If the current attack on Social Security goes though, it will return even more of the elderly almost back to the days before there was Social Security, when a big portion of the population lived out their last days in misery! This is the real sense of what is being discussed – as if it were a serious, reasonable proposal – not only by the politicians, but by the union bureaucrats, the senior advocacy groups and the liberal academics.
Yet right now, the wealth exists to allow people to retire much earlier, not later. The official retirement age (which they want to push back) was set at 65 in the 1930s, in the middle of the Depression. Since then, the workforce has become many times more productive, creating enormous amounts of wealth. This productivity, this wealth could make it possible for everyone – and not just the wealthy – to retire much earlier, not just at 60, but 50, and at the same time with a decent benefit that includes full medical coverage.
The problem is not a lack of wealth in this society, preventing a decent retirement for everyone. The problem is who is getting the benefit of the wealth produced today. And over the last few decades, not only has the working class not increased its share of the wealth that it produces, its share has been getting progressively smaller.

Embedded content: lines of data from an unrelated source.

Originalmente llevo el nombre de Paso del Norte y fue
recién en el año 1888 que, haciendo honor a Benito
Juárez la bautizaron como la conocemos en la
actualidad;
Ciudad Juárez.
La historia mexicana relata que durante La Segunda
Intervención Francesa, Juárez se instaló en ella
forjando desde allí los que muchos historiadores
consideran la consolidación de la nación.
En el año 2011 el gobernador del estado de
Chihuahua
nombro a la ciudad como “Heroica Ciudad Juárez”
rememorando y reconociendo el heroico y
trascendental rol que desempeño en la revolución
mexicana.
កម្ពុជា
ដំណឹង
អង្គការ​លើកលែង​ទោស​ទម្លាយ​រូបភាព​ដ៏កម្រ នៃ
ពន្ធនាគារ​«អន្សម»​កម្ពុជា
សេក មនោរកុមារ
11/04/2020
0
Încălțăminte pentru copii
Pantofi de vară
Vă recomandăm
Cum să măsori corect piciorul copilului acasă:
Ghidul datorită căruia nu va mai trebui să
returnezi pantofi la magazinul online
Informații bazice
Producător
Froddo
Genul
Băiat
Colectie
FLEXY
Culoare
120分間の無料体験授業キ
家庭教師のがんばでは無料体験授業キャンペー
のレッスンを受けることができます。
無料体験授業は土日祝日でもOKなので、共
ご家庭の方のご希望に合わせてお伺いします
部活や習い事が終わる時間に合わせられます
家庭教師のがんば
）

The problem is not economic, but political. Over the last few decades, the capitalists and the politicians serving them have tried one attack after another, checking to see what they could get away with. When there was a response, like the strike of the UPS workers that reached out to other workers, they backed off a bit. But they have never stopped testing to see what they can get away with. And the fact that they got away with the Social Security "reforms" of 1977 and 1984 has emboldened them today to try a much bigger attack.
This attack has been carefully prepared to get us to swallow it without a protest, including by dangling privatization in front of our eyes as the only problem. The worst thing would be to let ourselves be fooled by this bait-and-switch trick. If Bush pulls it back, we won't have time to breathe a sigh of relief, because that will be the sign that a much bigger attack is coming, all the cuts we've just talked about..
Of course, this attack might finally provoke a response, that is, an explosion by the population. Bush has already discovered that his "mandate" has gotten a little tarnished.
Social Security may still prove to be "The Third Rail of Politics" – and not just for Bush, but for everyone who tries to push through this attack, including the leaders of the unions.